» **What you will do**:
**1)** In the proximity marketing text, what forms can geofence marketing come in? List all of them.
**2)** Continue the proximity marketing text, picking up after its last sentence.

» **Text passage**:
● ● ● ● ● ● ●

Before 2018 marketers could send proximity marketing advertisements directly to all members of the public who entered areas that contained beacons, which meant that those with compatible devices could be served ads without having to provide consent.
Today, geofencing works in an almost completely different way. Rather than having a defined location scattered with beacons, businesses create geometric radiuses that contain the area in which their desired target audience may be.
For example, a sportswear brand may want to target those at a sports event and so will draw their geometric radius around the venue of the event. Patrons that attend with their devices ‘location-enabled sensors’ settings turned on are allowing their GPS to share their location data with their service provider (SP).
The GPS data collected by service providers can be used by programmatic advertisers (that work with SPs) for up to 30 days, allowing them to have a pinpoint focus when serving advertisements and deals. Geofence marketing will likely come in the form of PPC or push notifications can also come as texts or emails if companies are able to collect contact information.
- Customer mobile device with GPS capabilities (location-enabled sensors must be turned on)
- A geofencing software tool – See the ‘Best Geofencing Software’
- Database for collected contact information
BLE (Bluetooth enabled) beacons
As we just mentioned in the Geofencing section prior to 2018 marketers were able to abuse their ability to push advertisements directly to customers without consent, beacons were part of the issue. The average BLE beacon can transmit actionable BLE signals for up to 80 meters, and with many objectives for beacon campaigns being the influence of consumer purchasing it this strategy had a great low-cost solution for delivery. This is formally known as Beacon Marketing.
However, with the changes to advertising regulations and software updates from companies such as Google, BLE beacons can be used as an addition for WiFi and push notification strategies.
But that’s not all! Just because the old use of beacons is no longer an option, and only seems like an addition to make other methods more effective, proximity marketing also includes methods for gaining market research. One example of this is by convenience store, Nisa.

● ● ● ● ● ● ●

» **Given information**:
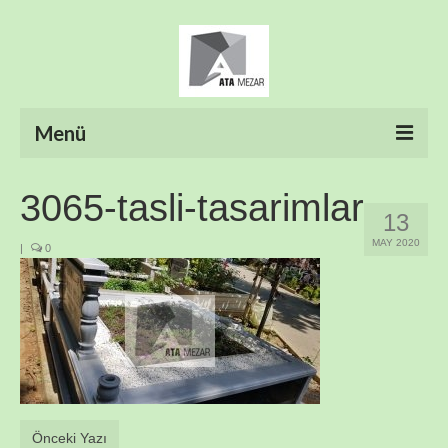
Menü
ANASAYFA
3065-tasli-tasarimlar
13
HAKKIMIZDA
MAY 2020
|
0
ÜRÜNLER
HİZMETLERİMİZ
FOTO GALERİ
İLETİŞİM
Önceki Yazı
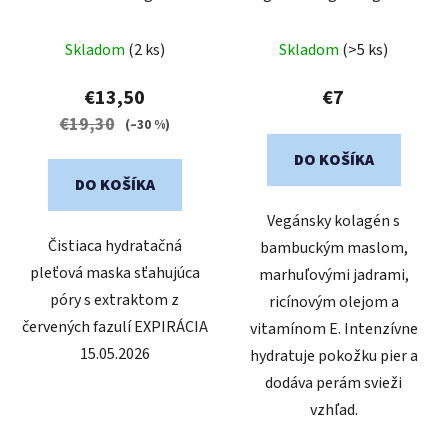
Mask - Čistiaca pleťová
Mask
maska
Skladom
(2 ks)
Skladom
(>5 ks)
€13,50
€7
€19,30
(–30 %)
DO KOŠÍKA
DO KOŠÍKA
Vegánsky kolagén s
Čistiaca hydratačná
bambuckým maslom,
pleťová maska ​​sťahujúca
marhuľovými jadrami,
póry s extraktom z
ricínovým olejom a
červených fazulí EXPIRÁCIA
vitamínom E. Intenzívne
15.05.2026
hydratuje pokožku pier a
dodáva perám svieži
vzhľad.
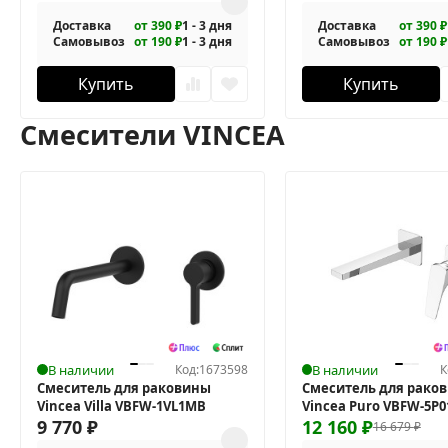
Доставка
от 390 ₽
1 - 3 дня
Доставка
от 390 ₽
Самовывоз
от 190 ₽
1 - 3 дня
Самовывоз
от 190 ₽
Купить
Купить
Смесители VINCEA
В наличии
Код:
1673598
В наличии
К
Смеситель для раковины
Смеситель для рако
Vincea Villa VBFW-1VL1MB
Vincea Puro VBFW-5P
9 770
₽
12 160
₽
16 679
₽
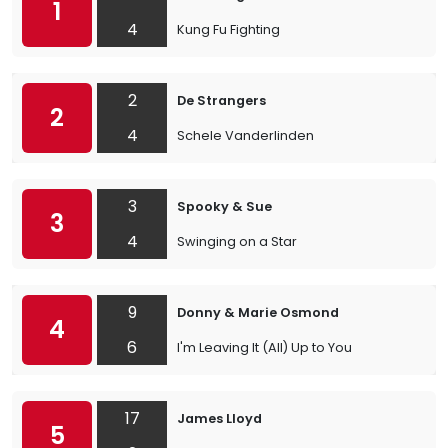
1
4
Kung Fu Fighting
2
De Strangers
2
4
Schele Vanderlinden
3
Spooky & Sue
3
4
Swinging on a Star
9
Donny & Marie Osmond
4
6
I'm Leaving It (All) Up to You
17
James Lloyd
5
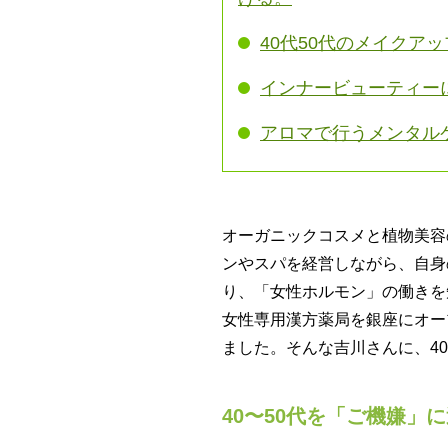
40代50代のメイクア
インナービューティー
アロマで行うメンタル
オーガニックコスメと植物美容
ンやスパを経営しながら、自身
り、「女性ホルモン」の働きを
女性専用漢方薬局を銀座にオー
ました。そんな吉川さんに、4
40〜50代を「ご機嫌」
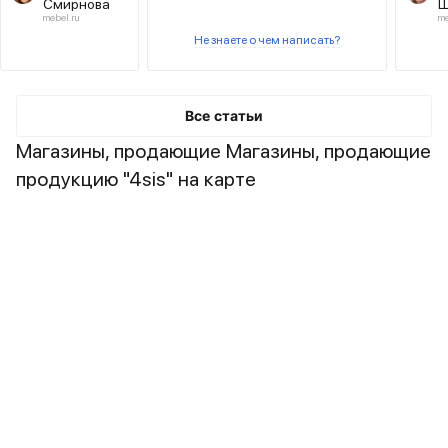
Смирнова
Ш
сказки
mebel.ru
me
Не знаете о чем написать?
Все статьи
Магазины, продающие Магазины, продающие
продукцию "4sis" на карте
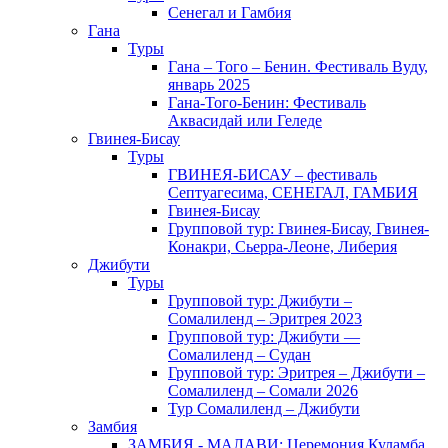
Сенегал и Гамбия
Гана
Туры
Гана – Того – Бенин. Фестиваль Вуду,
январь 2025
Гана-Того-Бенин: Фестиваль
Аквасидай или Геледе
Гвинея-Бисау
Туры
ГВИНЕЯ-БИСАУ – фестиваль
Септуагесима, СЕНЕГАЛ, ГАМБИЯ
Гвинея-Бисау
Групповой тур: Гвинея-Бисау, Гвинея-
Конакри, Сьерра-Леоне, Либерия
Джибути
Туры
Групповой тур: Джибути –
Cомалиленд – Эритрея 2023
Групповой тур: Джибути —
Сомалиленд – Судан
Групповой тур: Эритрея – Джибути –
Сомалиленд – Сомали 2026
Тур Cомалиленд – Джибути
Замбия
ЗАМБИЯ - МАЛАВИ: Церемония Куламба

● ● ● ● ● ● ●

» **Expected responses**:
**1)** PPC, push notifications, texts, emails

**2)**
The convenience store chain attached BLE beacons to trolleys, and baskets to track customer movements when entering, leaving, and moving around its stores. With the movable and planted roof beacons in place, Nisa was able to accurately collect a large pool of geometric insights that fed into one central cloud for further analysis. From these gatherings, Nisa will have been able to understand customer dwell times and see which product aisles were most popular.
- Bluetooth-enabled mobile device
- Enough BLE beacons to cover desired proximity range
- Data collection software and/or service
The future of proximity marketing: Geo-loyalty
A large amount of success has been achieved using the different methods of proximity marketing, but what’s next?
One of the hardest-hit industries due to the Covid-19 pandemic was retail, from small stores to giant malls, many retailers have seen a negative impact in one way or another. As countries make the “return to normal” there are a lot of positive signs that physical stores aren’t dead, meaning businesses will have plenty of opportunities to utilize the above proximity marketing methods. However, that’s not all!
Geo-loyalty is a method of utilizing proximity marketing methods to boost customer loyalty and drive app usage for higher conversion and engagement rates. This development for proximity marketing will enable retailers to optimize the customer journey and how they’re marketed too, creating a full loop understanding of post-Covid-19 of consumer behaviors and shopping traits, whereas before, retailers only found out this insight once a customer was at the till.